Absolutely Easiest Way to use Horse Manure to Create a Worm Farm

Remember in the film, The Biggest Little Farm, where they spent over $100,000 building this massive worm farm, to produce compost tea to nourish the microbial life in the soil of their trees and vegetables?

Fennel from our horse manure composted soil, worm-enriched garden, next to a full size Vitamix blender

Well, today is a beautiful day – because I’m going to tell you the absolute fastest, easiest, cheapest way to create a beautiful little worm farm – using almost no effort – because when you spread your composted soil out on your fields AND you sprinkle some worms around, the results of the grass growth (speed and density) are 5x better.

You can also bring a bunch of the worms home and add them to your vegetable garden – your veggies will be enormous!

Those of you who’ve been reading this blog, or watching the YouTube vids for a while, know that I am always experimenting. The super efficient, mad scientist in me always wants to know if there’s a faster, easier, cheaper way to do things.

And because deep down, I don’t believe life needs to be quite so hard! I believe that ease comes from working in synergy with nature, energy flows and community.

Easy-peasy worm farm

So let’s get into the easiest worm farm you’ll ever run. Ready? Here are all the instructions:

Take a bunch of horse manure and pile it up in a sunny spot. Leave it alone all winter. Done.

Come spring you will have beautiful healthy worms in every handful. The top and side of the pile may not look composted at all. You may have thick vegetation growing on the pile. It’s all good. Carefully dig underneath and jackpot! Worm party.

Worm pile – ready to go, just dig down

The higher you can make the pile, the better worm proliferation will be. But this is also weather-dependent. If you live in a hot climate, you may need to water your pile to keep it from drying out – and maybe you’ll need to keep adding fresh manure on top.

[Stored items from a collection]
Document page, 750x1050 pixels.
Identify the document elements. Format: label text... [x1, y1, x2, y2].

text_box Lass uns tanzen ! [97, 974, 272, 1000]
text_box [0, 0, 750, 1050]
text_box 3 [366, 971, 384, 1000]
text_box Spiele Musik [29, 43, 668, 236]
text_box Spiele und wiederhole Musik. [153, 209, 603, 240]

---

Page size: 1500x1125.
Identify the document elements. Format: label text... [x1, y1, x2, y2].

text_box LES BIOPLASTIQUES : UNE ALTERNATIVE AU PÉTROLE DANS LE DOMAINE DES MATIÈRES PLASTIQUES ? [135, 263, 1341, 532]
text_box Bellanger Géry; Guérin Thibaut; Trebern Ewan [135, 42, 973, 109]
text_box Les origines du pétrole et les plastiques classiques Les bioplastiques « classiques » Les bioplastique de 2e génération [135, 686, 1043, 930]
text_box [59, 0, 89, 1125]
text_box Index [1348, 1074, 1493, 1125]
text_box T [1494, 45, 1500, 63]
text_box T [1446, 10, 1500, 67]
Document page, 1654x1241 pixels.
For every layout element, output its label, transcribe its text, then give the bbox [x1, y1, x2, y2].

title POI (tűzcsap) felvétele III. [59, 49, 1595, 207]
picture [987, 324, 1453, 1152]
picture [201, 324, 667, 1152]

==

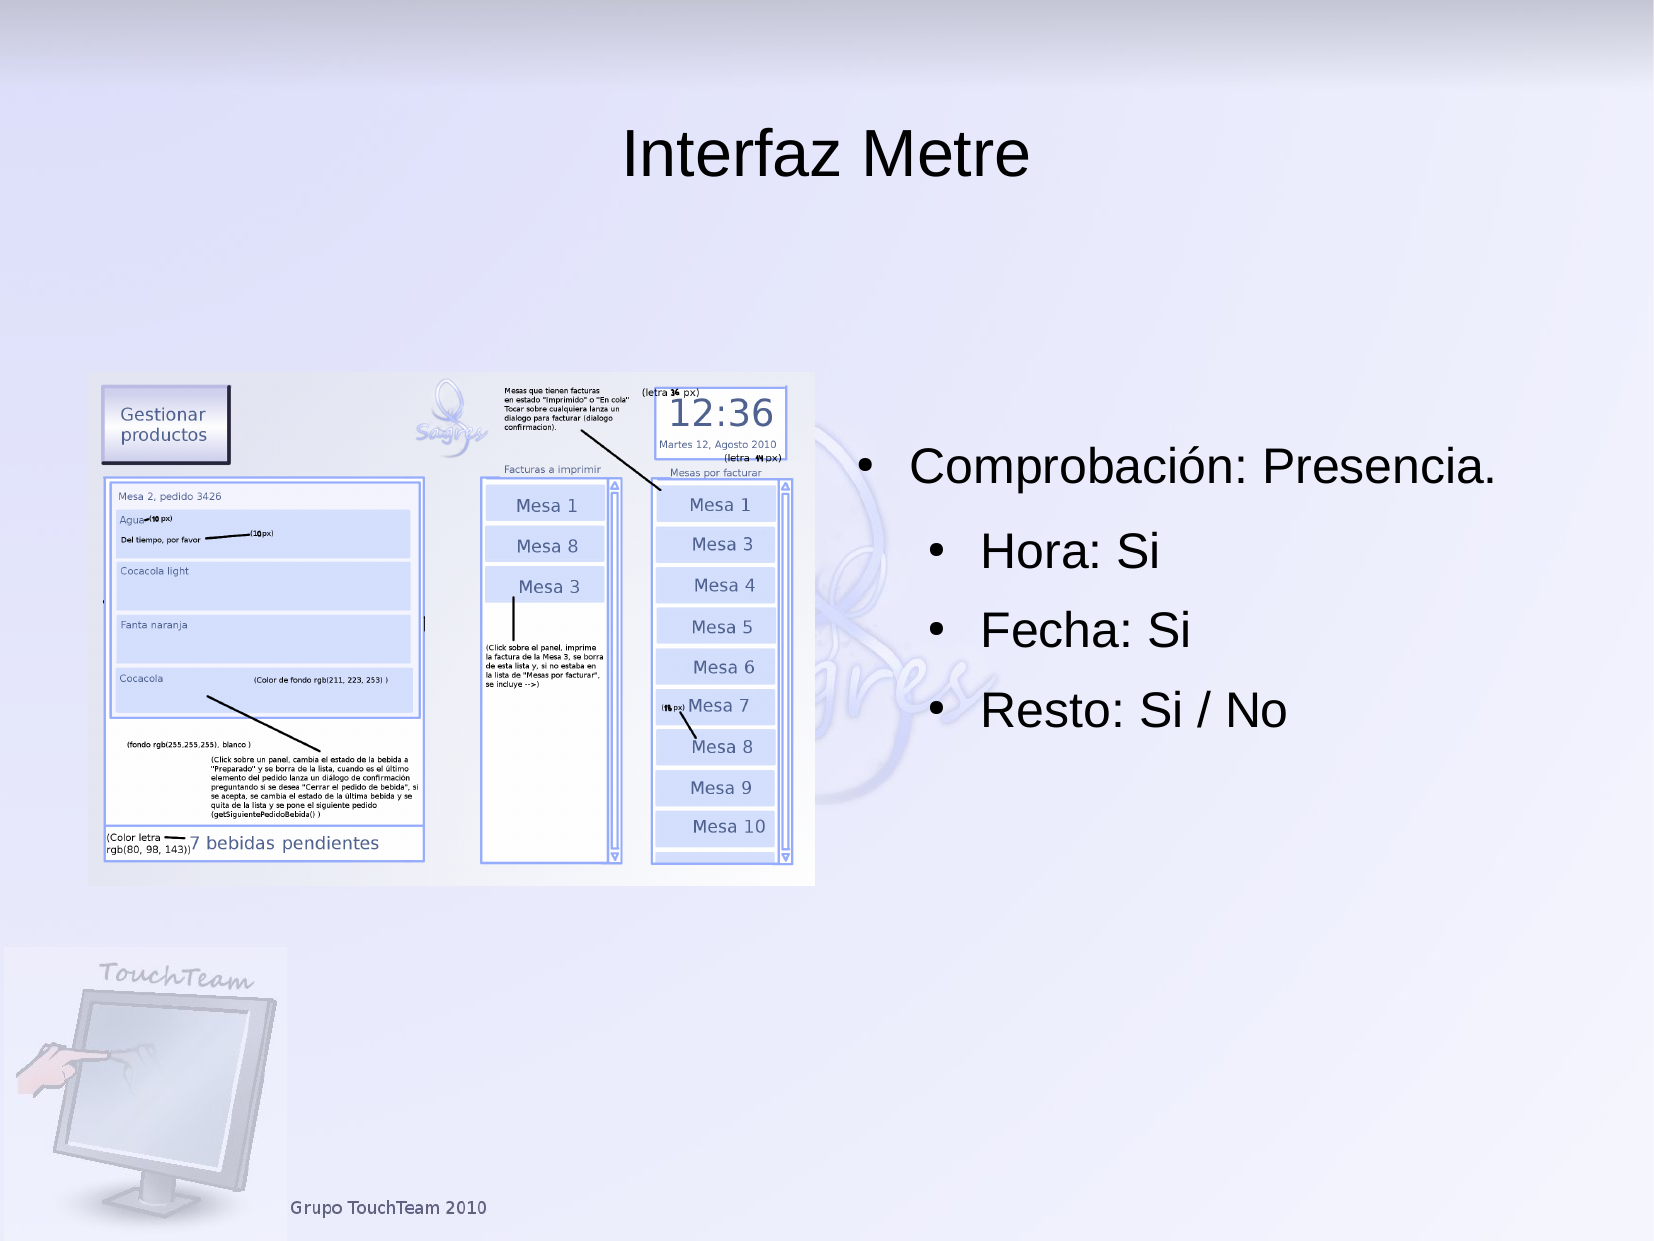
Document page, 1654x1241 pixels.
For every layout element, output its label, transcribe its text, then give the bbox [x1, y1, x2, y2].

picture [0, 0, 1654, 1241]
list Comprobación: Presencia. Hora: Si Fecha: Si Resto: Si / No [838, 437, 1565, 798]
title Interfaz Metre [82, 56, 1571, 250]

> **REQUIRED WORK**
1. According to the worm farm article, how much better is grass growth when composted soil is spread on fields along with worms?
2. Rewrite the paragraph of the worm farm article that begins "The higher you can make the pile" as a short bulleted list that keeps its main facts.
3. Carry on writing the worm farm article from its last sentence.

> **EXPECTED RESPONSES**
1. It is 5x better in speed and density.

2.
- A higher pile means better worm proliferation.
- Results also depend on the weather.
- In a hot climate, the pile may need watering so it doesn't dry out.
- Fresh manure may also need to be added on top.

3.
If you live in a rainy climate, you need to put it in the sunniest spot you have. Here in the Pacific Northwest, I had an open manure pile that started out almost 5 feet tall do really well, as it shrank over the winter down to 2.5 feet tall – great worm production. Then I had a pile – more of a heaped row actually – only 2 feet tall, but in a very sunny spot, that produced excellent worms by the first week of March.

Remember, we’re not creating composted soil here. We’re just creating a worm farm. If you also compost your horse manure, you will automatically have worms in your composted soil. But this method is easier (pile can be much smaller and don’t have to tarp) and we just want the worms to add to our pastures or garden – you can see from the photos that the manure is not fully composted, so not suitable to use as soil.

We don’t have to dig far to find magical creatures
Found two!

So the best way is just to pile up some manure and get started! Listen to your gut – if you feel you need to add water, do so. Just like when someone is adding milk to your tea and asks you to say, “stop” when they’ve poured enough milk. You FEEL for the stop. Use the same intuition here. If you like, stand in front of the worm pile and do some deep breathing for a few minutes first. Imagine the manure breaking down and little worms working their way through the pile, THEN feel for whether some water would be welcome, or not. And then add the water by feel.

I water my house plants this same way. I tell them to let me know when they want water, and then I water them until I feel STOP. I’ve never had a plant die (or not thrive) and I have no idea when each type of plant is supposed to be watered. I do it all by connecting and feeling. The same way we communicate with our horses.

WHY do you want a worm farm?

Well, I’ve tested regrowing a trashed field in three ways. In each experiment, I seeded at 15 lbs of seed per acre. If you had a completely barren dirt field, then you would likely need 30-40 lbs of seed per acre:

1. Sprinkle forage seed on trashed field and fence off from horses.

2. Fence off field to keep horses off it. Spread composted soil on trashed field, then sprinkle forage seed.

3. Fence off field to keep horses off it. Spread composted soil on trashed field, sprinkle soil with handfuls of worms, then sprinkle forage seed.

Guess which method drastically outperforms the others in terms of speed and density of plant growth? Yep, #3. This method becomes even more crucial if you’re rehabbing a dried out, barren section, where the soil is extremely hard and nothing is growing. Without ‘weeds’ and their strong roots to break up compacted soil, the worms can get the job done instead.

If you’re in a very hot, sunny climate, then make sure you provide enough composted soil for the worms to live in (without drying out/dying) while they go to work digesting your compacted ground. In our Pacific Northwest (same as UK and Ireland) climate, even just a quarter inch layer of composted soil was enough.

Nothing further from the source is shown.